Content warning: This is about rape and the injustice of it, and stupid stupid rape culture that means many keep asking the wrong questions, and may be triggering for some readers. Most people seem to be having the wrong conversation about rape. Too often the discussion ends up being about the person who was raped; what they wore, what they were drinking, their sexual history, where they were, their relationship to the person who raped them, so on and so forth. As if my examining the minutiae of the lives of those who have been raped we can somehow find out how to stop rape.
It's the wrong end of the stick, and I know this will be 101 for many readers and bloggers here, but sadly it's still the only end of the stick for many in the media, figures of authority, radio hosts, and politicians.
The problem does not lie with the people who get raped. It never did, never has, never will. You can examine them as much as you like, but you will never find a solution because you are asking the wrong question to the wrong people.
What we need to be talking about, again and again, is WHY PEOPLE RAPE. Why do some people want to have sex with someone who isn't consenting? What's going on in their head that that is ok and even desirable? Is their decision-making impaired by alcohol or another substance? Are they callous and narcissistic? Do they actively want to have power over another to make up for some hole inside themselves? Do they think that is how you show someone you love them, because that's what they've seen as a child?
We must ask, and answer, these questions not to excuse the rapist, to minimise the rape, but to work out what the hell is going on that there are some people who think sex without consent is a good thing, something they need in their lives, or how we produced people who care so little about other human beings that consent is irrelevant to them.
We can do this, we just need to decide, resource it and see it through. There are a lot of NGOs and agencies doing incredibly valuable work at low levels, but it needs the omph of state support in my opinion. Not likely currently, but absolutely essential to seriously tackle this really crucial issue that just gets put away in the One Day When We've Solved Everything Else file far too often.
Rape culture enables us to put it away, to forget about it, to put it back to the bottom of the pile time and again. Rape culture allows us to Do Something about rape by actually doing very little at all. Rape culture has to go.

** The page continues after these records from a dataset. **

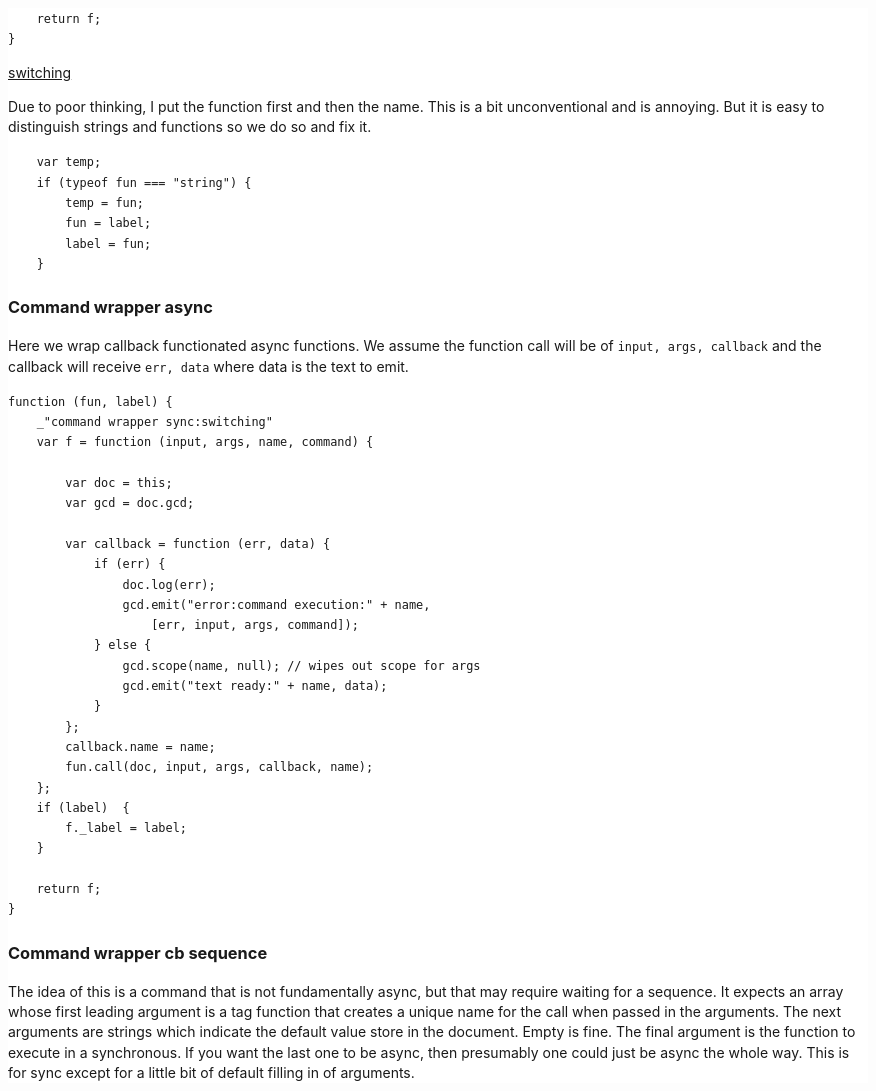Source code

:         return f;
    }

[switching]()

Due to poor thinking, I put the function first and then the name. This is a
bit unconventional and is annoying. But it is easy to distinguish strings and
functions so we do so and fix it. 

        var temp;
        if (typeof fun === "string") {
            temp = fun;
            fun = label;
            label = fun;
        }


### Command wrapper async

Here we wrap callback functionated async functions. We assume the function
call will be of `input, args, callback` and the callback will
receive `err, data` where data is the text to emit. 

    function (fun, label) {
        _"command wrapper sync:switching"
        var f = function (input, args, name, command) {
            
            var doc = this;
            var gcd = doc.gcd;

            var callback = function (err, data) {
                if (err) {
                    doc.log(err);
                    gcd.emit("error:command execution:" + name, 
                        [err, input, args, command]);
                } else {
                    gcd.scope(name, null); // wipes out scope for args
                    gcd.emit("text ready:" + name, data);
                }
            };
            callback.name = name; 
            fun.call(doc, input, args, callback, name);
        };
        if (label)  {
            f._label = label;
        } 
        
        return f;
    }
    
### Command wrapper cb sequence

The idea of this is a command that is not fundamentally async, but that may
require waiting for a sequence. It expects an array whose first leading
argument is a tag function that creates a unique name for the call when passed
in the arguments. The next arguments are strings which indicate the
default value store in the document. Empty is fine. The final argument is the
function to execute in a synchronous. If you want the last one to be async,
then presumably one could just be async the whole way. This is for sync
except for a little bit of default filling in of arguments.   
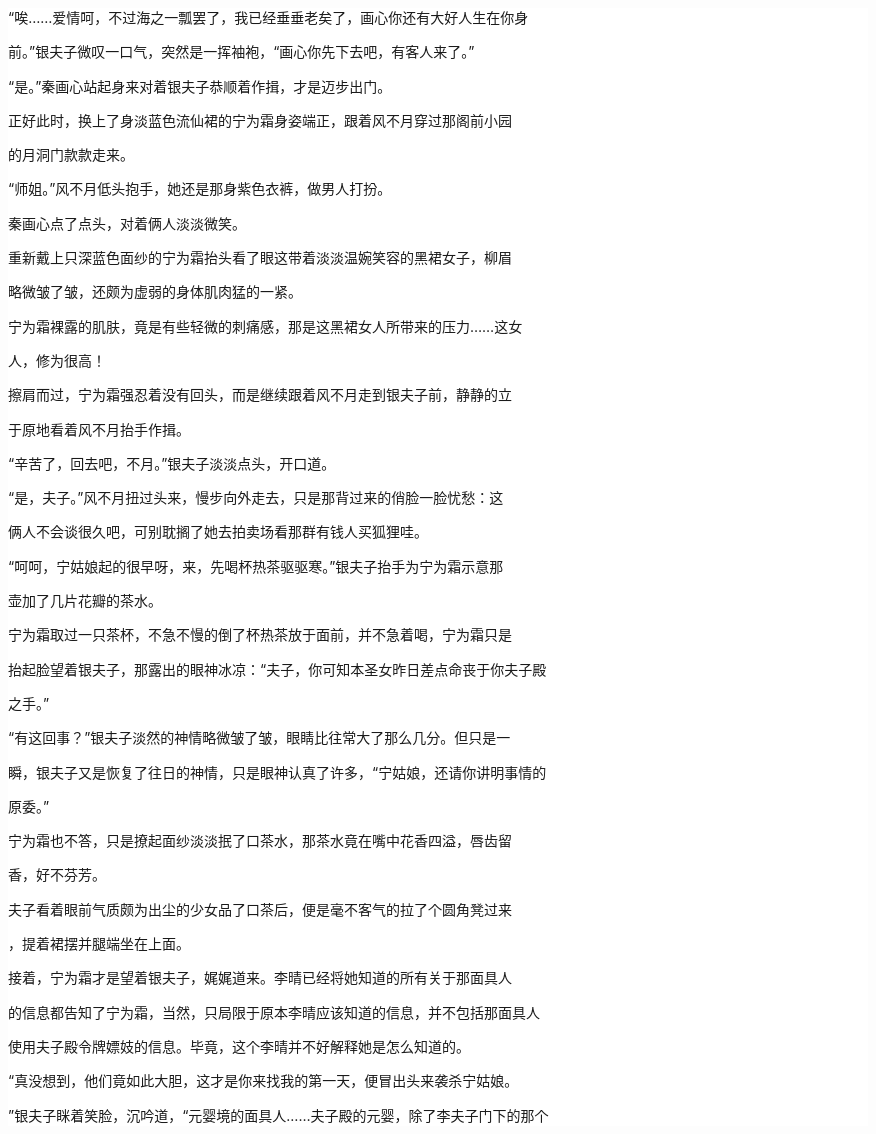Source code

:“唉……爱情呵，不过海之一瓢罢了，我已经垂垂老矣了，画心你还有大好人生在你身

前。”银夫子微叹一口气，突然是一挥袖袍，“画心你先下去吧，有客人来了。”

“是。”秦画心站起身来对着银夫子恭顺着作揖，才是迈步出门。

正好此时，换上了身淡蓝色流仙裙的宁为霜身姿端正，跟着风不月穿过那阁前小园

的月洞门款款走来。

“师姐。”风不月低头抱手，她还是那身紫色衣裤，做男人打扮。

秦画心点了点头，对着俩人淡淡微笑。

重新戴上只深蓝色面纱的宁为霜抬头看了眼这带着淡淡温婉笑容的黑裙女子，柳眉

略微皱了皱，还颇为虚弱的身体肌肉猛的一紧。

宁为霜裸露的肌肤，竟是有些轻微的刺痛感，那是这黑裙女人所带来的压力……这女

人，修为很高！

擦肩而过，宁为霜强忍着没有回头，而是继续跟着风不月走到银夫子前，静静的立

于原地看着风不月抬手作揖。

“辛苦了，回去吧，不月。”银夫子淡淡点头，开口道。

“是，夫子。”风不月扭过头来，慢步向外走去，只是那背过来的俏脸一脸忧愁：这

俩人不会谈很久吧，可别耽搁了她去拍卖场看那群有钱人买狐狸哇。

“呵呵，宁姑娘起的很早呀，来，先喝杯热茶驱驱寒。”银夫子抬手为宁为霜示意那

壶加了几片花瓣的茶水。

宁为霜取过一只茶杯，不急不慢的倒了杯热茶放于面前，并不急着喝，宁为霜只是

抬起脸望着银夫子，那露出的眼神冰凉：“夫子，你可知本圣女昨日差点命丧于你夫子殿

之手。”

“有这回事？”银夫子淡然的神情略微皱了皱，眼睛比往常大了那么几分。但只是一

瞬，银夫子又是恢复了往日的神情，只是眼神认真了许多，“宁姑娘，还请你讲明事情的

原委。”

宁为霜也不答，只是撩起面纱淡淡抿了口茶水，那茶水竟在嘴中花香四溢，唇齿留

香，好不芬芳。

夫子看着眼前气质颇为出尘的少女品了口茶后，便是毫不客气的拉了个圆角凳过来

，提着裙摆并腿端坐在上面。

接着，宁为霜才是望着银夫子，娓娓道来。李晴已经将她知道的所有关于那面具人

的信息都告知了宁为霜，当然，只局限于原本李晴应该知道的信息，并不包括那面具人

使用夫子殿令牌嫖妓的信息。毕竟，这个李晴并不好解释她是怎么知道的。

“真没想到，他们竟如此大胆，这才是你来找我的第一天，便冒出头来袭杀宁姑娘。

”银夫子眯着笑脸，沉吟道，“元婴境的面具人……夫子殿的元婴，除了李夫子门下的那个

I'm keen to raise my kids to Not Rape. But I don't have all the tools I need to do that because there isn't a focus on this side of the equation. I'm teaching them to have agency over their bodies, to respect other people, to stop being so damn bossy (that one serves many purposes), and I hope I'm helping them to develop empathy. I worry this isn't enough. I do fear that my children might get raped one day, but ultimately that wouldn't be their fault, as terrible as it would be, and is thus largely out of their control, and mine as their parent. What I can hopefully assist with is teaching them to respect others' bodies and choices, actively seek consent, and develop empathy for those around them. That I can take some responsibility for.
Rape is a horrible word, describing a hideous thing. But we don't make it go away by not saying it, by not talking about how and why it happens and who does it.